Electronics engineering source data
------------------------------------------------------------------------

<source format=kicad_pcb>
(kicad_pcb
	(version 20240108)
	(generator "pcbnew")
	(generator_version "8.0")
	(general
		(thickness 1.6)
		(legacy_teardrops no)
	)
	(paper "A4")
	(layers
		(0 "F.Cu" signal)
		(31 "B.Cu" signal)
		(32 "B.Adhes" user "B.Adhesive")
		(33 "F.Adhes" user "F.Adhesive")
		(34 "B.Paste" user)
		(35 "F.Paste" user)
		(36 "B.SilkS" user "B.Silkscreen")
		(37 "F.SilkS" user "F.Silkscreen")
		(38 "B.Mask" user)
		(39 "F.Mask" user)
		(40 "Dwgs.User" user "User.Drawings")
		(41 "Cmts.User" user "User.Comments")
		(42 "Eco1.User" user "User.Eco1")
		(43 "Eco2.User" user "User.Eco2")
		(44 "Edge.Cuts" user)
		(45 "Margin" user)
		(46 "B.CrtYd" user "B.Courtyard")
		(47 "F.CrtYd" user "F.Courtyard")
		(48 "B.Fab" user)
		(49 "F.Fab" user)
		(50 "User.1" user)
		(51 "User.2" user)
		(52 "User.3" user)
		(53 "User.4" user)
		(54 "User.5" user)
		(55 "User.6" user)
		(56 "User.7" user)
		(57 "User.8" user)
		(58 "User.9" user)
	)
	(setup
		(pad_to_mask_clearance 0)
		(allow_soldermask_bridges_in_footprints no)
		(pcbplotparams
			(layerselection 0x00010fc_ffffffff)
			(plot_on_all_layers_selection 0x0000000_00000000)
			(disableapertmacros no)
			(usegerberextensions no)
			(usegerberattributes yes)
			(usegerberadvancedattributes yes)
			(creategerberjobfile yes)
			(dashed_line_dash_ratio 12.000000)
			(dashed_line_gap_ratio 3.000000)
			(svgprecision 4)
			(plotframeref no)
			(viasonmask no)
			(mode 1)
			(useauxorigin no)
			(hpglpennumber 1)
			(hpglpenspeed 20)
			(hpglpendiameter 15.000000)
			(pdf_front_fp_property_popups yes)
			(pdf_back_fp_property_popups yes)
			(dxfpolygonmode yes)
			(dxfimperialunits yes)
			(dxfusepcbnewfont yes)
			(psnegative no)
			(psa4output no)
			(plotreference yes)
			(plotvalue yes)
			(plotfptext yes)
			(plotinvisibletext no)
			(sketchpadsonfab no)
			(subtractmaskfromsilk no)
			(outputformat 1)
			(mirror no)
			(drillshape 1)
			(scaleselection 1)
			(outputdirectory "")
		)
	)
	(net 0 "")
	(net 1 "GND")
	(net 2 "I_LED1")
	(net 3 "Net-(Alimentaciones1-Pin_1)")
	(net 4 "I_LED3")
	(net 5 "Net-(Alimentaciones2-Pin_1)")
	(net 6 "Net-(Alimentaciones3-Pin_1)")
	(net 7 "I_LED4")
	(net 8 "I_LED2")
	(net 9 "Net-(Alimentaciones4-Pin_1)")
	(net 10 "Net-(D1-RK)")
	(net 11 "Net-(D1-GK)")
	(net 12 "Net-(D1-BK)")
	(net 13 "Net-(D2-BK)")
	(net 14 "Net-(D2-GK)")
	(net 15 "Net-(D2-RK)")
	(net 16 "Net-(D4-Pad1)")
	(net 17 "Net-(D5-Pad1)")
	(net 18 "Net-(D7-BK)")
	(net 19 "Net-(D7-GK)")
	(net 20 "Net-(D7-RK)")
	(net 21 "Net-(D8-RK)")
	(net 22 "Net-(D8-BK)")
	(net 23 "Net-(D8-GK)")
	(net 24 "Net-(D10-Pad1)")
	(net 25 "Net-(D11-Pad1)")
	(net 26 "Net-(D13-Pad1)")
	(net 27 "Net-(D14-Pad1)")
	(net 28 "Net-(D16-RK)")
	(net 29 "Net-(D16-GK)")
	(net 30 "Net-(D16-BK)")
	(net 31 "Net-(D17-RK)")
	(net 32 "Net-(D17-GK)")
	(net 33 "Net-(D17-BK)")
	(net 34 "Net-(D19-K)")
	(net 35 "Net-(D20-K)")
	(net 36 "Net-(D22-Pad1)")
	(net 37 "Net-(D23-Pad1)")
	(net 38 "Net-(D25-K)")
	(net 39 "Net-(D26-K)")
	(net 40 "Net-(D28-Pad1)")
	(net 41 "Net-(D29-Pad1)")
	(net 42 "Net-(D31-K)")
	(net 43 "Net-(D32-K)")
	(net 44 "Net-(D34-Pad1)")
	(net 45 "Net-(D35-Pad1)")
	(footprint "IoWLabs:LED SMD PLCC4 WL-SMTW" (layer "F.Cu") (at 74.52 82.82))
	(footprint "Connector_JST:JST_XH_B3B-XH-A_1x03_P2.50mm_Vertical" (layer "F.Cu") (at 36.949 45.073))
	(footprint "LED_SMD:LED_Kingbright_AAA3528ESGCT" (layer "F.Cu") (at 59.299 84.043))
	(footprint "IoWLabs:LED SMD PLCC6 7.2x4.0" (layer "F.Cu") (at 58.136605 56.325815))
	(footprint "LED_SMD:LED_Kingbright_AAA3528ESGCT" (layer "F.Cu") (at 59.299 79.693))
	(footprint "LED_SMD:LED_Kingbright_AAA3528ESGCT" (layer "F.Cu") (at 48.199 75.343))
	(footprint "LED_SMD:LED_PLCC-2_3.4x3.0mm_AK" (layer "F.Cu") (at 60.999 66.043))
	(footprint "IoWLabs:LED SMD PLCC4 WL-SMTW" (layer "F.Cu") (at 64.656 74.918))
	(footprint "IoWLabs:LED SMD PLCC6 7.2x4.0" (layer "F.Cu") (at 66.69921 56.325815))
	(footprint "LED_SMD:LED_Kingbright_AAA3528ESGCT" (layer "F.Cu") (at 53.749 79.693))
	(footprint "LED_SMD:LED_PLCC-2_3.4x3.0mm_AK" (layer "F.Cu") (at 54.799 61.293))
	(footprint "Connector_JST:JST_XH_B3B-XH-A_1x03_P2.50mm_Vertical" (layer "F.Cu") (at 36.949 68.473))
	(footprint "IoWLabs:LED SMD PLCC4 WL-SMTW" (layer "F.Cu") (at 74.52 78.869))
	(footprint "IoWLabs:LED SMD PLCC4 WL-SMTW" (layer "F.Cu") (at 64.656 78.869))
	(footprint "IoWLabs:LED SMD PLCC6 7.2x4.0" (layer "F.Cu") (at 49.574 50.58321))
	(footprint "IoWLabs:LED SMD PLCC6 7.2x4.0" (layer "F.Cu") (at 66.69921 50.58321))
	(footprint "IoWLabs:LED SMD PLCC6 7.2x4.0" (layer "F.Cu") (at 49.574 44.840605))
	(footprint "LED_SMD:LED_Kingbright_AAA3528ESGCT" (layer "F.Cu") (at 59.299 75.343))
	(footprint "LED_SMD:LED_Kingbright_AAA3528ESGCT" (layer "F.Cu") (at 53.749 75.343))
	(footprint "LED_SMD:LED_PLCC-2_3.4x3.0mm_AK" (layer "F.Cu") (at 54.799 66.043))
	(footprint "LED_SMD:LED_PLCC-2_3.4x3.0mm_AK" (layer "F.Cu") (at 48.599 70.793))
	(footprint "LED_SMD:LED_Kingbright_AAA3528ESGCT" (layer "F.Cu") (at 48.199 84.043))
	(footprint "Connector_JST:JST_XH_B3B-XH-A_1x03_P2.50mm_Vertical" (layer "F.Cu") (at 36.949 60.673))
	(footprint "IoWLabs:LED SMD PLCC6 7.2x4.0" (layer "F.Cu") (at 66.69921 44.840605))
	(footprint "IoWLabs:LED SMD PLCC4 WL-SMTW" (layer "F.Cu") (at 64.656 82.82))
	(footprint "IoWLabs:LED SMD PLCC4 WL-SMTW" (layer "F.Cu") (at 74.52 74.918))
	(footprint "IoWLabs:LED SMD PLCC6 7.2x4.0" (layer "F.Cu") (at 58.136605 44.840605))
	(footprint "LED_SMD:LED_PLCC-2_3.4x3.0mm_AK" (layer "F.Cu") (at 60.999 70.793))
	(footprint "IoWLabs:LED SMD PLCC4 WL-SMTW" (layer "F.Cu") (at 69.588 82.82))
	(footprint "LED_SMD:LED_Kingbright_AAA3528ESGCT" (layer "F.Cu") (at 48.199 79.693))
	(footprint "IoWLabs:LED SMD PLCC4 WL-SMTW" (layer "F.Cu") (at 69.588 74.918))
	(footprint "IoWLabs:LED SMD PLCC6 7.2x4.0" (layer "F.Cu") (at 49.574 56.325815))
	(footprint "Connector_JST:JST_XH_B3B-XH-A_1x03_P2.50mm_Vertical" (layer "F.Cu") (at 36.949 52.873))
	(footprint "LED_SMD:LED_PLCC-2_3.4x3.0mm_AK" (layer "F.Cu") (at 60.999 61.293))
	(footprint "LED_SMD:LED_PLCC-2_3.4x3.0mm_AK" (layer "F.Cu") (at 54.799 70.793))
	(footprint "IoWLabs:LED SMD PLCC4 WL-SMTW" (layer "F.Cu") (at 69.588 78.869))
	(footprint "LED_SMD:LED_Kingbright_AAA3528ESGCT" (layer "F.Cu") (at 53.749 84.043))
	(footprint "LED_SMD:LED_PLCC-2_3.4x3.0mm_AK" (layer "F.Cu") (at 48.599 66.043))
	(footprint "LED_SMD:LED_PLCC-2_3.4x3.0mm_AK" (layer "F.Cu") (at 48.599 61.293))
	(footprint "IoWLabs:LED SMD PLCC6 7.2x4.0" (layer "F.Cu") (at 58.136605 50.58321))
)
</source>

------------------------------------------------------------------------

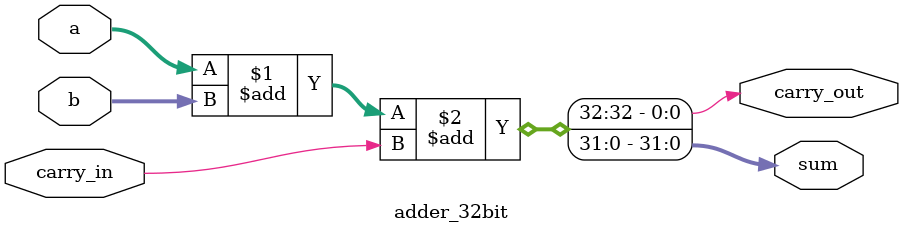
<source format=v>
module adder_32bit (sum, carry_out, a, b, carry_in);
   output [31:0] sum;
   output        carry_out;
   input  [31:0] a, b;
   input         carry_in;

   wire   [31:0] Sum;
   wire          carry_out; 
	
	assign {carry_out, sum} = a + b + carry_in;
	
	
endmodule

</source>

------------------------------------------------------------------------

Task brief:
In how many lines above does the word "CrtYd" appear? Answer with only the number.

Completed task:
2